Die Fans in Hamburg honorieren das ebenso wie seine Art auf dem Platz. Nicht immer ausgereift oder filigran, aber zumindest stets mit vollem Einsatz und Kampfgeist. In einem bunt zusammen gewürfelten Kader, in einem Klub mit erkennbaren Führungsdefiziten ist Jansen eine der wenigen Identifikationsfiguren geblieben.

Umso mehr dürfte das vermeintliche Interesse von Bayer Leverkusen am Nationalspieler für Aufsehen innerhalb des Klubs gesorgt haben. Mitte Dezember waren entsprechende Medienberichte im Umlauf, Jansens wollte sich dazu nur soweit äußern: "Im Moment beschäftige ich mich damit nicht."

Kleine und große Katastrophen

Marcell Jansen hat beim Hamburger SV schon zu viel mitgemacht, als dass er sich ein Angebot eines Champions-League-Achtelfinalisten nicht anhören würde. Kein anderer als er hat den HSV so hautnah schlingern sehen, hat all die kleinen und großen Katastrophen mitbekommen, diese latente Selbstzufriedenheit, die den Klub in den letzten Jahren Siebter, Achter, Fünfzehnter und wieder Siebter werden ließ. Weit weg vom Potenzial des Klubs und der Stadt und natürlich auch vom eigenen Anspruch.

Im Herbst tauschten die Granden des HSV ihren ersten Angestellten aus. Thorsten Fink durfte sich fast zwei Jahre lang in Hamburg aufreiben, ohne Erfolg.
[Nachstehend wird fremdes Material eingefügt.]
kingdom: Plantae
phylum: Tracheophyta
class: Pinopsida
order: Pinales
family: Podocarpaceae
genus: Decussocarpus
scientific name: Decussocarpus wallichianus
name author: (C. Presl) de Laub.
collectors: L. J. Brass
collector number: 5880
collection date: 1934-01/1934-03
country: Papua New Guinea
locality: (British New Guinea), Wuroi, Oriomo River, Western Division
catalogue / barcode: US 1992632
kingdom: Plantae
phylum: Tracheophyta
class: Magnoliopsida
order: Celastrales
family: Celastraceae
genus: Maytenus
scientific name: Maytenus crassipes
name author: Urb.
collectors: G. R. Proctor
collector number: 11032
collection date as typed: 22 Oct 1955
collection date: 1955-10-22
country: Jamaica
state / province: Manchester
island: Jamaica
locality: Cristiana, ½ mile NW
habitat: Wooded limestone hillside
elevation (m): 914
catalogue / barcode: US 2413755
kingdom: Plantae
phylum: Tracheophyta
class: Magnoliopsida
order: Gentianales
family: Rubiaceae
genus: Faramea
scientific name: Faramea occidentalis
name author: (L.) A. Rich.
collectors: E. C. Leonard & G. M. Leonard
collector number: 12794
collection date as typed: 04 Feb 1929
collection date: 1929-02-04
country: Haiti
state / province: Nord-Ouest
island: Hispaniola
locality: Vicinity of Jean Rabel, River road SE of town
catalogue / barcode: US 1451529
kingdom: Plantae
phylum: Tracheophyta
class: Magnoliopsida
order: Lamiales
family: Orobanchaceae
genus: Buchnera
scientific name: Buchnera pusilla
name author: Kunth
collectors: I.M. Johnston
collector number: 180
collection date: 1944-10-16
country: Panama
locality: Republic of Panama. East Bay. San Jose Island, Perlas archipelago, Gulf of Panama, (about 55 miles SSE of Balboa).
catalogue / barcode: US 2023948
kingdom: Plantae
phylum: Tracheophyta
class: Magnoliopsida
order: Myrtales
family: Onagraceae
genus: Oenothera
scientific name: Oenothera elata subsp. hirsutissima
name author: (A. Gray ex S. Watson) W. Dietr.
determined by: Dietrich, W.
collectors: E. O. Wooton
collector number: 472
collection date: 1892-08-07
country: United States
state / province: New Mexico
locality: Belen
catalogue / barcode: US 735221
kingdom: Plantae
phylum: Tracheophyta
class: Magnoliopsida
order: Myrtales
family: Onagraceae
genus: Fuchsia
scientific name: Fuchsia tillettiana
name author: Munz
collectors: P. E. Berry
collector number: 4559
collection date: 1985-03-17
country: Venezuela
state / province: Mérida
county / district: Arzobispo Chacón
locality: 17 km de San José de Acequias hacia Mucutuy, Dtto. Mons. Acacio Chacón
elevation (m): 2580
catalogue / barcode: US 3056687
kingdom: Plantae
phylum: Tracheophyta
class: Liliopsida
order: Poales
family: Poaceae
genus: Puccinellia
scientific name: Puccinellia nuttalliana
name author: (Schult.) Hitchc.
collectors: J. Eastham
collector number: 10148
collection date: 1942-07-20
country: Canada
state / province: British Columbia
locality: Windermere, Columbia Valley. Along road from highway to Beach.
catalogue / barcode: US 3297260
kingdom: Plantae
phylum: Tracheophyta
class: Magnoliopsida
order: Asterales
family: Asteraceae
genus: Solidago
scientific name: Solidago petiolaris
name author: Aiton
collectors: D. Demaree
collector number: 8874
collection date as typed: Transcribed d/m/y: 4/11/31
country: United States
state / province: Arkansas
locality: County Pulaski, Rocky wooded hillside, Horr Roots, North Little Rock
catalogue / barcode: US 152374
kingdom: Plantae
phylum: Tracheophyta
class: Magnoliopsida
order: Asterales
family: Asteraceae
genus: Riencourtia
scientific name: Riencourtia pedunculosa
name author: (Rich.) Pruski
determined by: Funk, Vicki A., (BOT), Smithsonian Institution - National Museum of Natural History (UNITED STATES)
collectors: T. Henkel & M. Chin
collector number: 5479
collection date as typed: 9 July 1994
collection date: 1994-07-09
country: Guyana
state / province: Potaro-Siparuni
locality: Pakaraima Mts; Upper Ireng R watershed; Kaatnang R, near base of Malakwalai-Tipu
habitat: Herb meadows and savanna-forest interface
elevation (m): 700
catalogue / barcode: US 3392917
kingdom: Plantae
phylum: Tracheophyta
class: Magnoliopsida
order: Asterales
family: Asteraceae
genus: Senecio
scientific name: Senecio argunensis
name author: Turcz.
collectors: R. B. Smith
Der Trainer hat ganz sicherlich einige fachliche Dinge falsch gemacht.

Er sollte als ehemaliger Bayern-Spieler das so genannte Bayern-Gen mitbringen und implementieren - letztlich ist aber genau das Gegenteil passiert: Fink hat sich schnell an das Laissez-faire des Klubs angepasst und konnte zu keinem Zeitpunkt den gefährlichen Strömungen entgegensteuern.

Gerade gut genug

Seit Mitte September versucht sich deshalb Bert van Marwijk beim Hamburger SV. Ein Trainer von natürlicher und nicht affektierter Autorität, mit hervorragendem Renommee, erfahren und weltmännisch. Gerade gut genug für den Tabellensechzehnten.

Geändert hat sich seitdem nahezu gar nichts. Der HSV ist nach der Hälfte der Saison 14., zwei Punkte beträgt das Polster auf Relegationsrang 16. Die Mannschaft schwankt weiterhin in ihren Leistungen. Nach einem vernünftigen Start mit ordentlichen Ergebnissen hat der Trott den HSV längst wieder eingeholt. Van Marwijk hat in den elf Spielen sogar noch weniger Punkte geholt als Vorgänger Fink.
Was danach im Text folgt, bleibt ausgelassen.